WHAT THE EXERCISE ASKS: Please continue the passage below on the Nissan turnaround, picking up right after its final sentence.

TEXT SHOWN:
───

The Nissan turnaround

What principles did Carlos Ghosn use to achieve Nissan's spectacular turnaround? A shining example for any leader faced with the challenge of changing an organization rapidly.


There is no shortage of books that recount extraordinary corporate triumphs. However, this success story, “Turnaround,” is particularly valuable for the insights it offers to executives who must lead radical change in their organizations.

When Carlos Ghosn took over Nissan in 1999, the company was on the brink of disaster, with a staggering $22 billion debt, slumping sales, a declining image, etc. Just one year later, the automaker was profitable once again. By 2001, debt had been whittled down to $4 billion, operating profit was at a record high, and the popularity of the brands new models surpassed all expectations.

───

GIVEN MATERIAL:
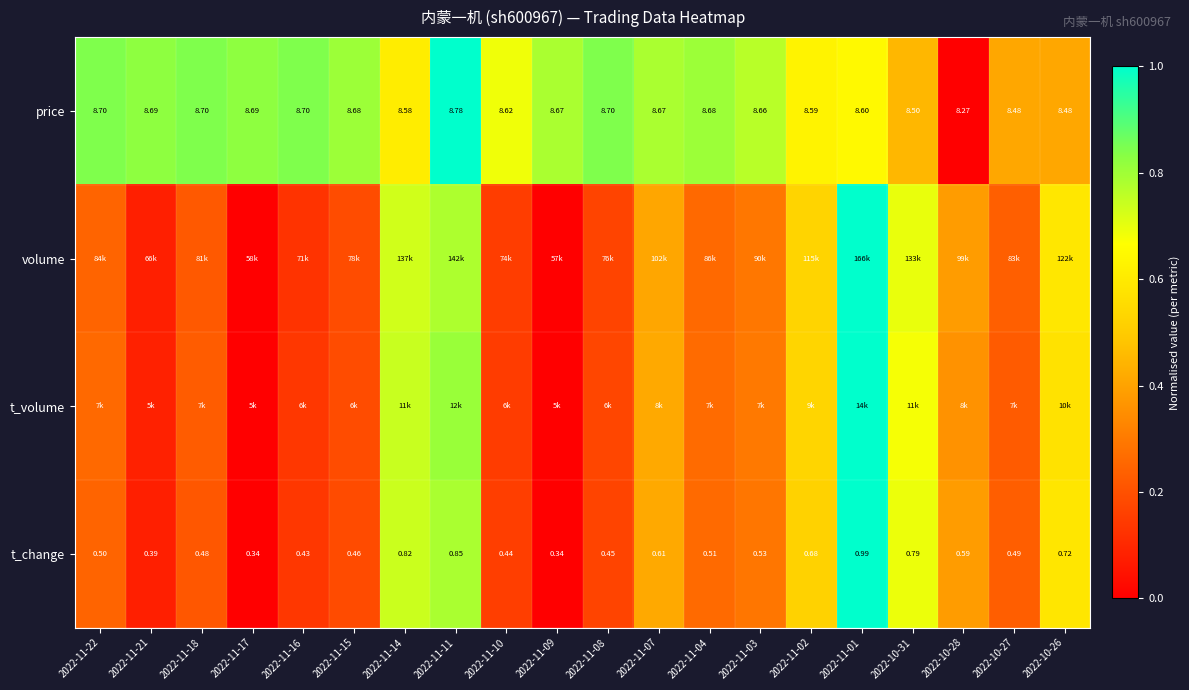

True or false: volume has a value of 0.4 at 2022-10-28.

True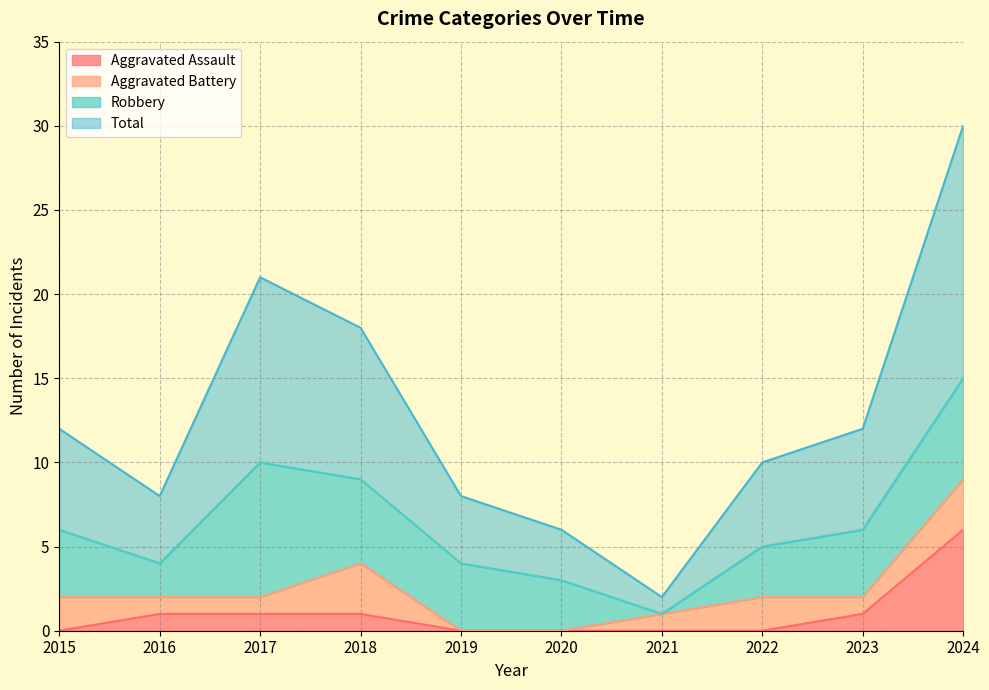

At how many categories does at least one series exceed 2?

9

───

ANSWER TO THE PROBLEM:
As a journalist, David Magee was curious to study this incredible recovery. He concludes that Nissan’s turnaround was largely attributable to the highly personal management style of Ghosn himself. In particular, four management principles guided Nissan’s revival plan:

– Firmly commit to results and be open about progress to restore trust.

– Decide and act quickly. Speed is essential to achieve a big recovery successfully.

– Don’t impose prefabricated solutions. Instead, look for ideas within the organization.

– Respect cultural differences, but be willing to break with tradition.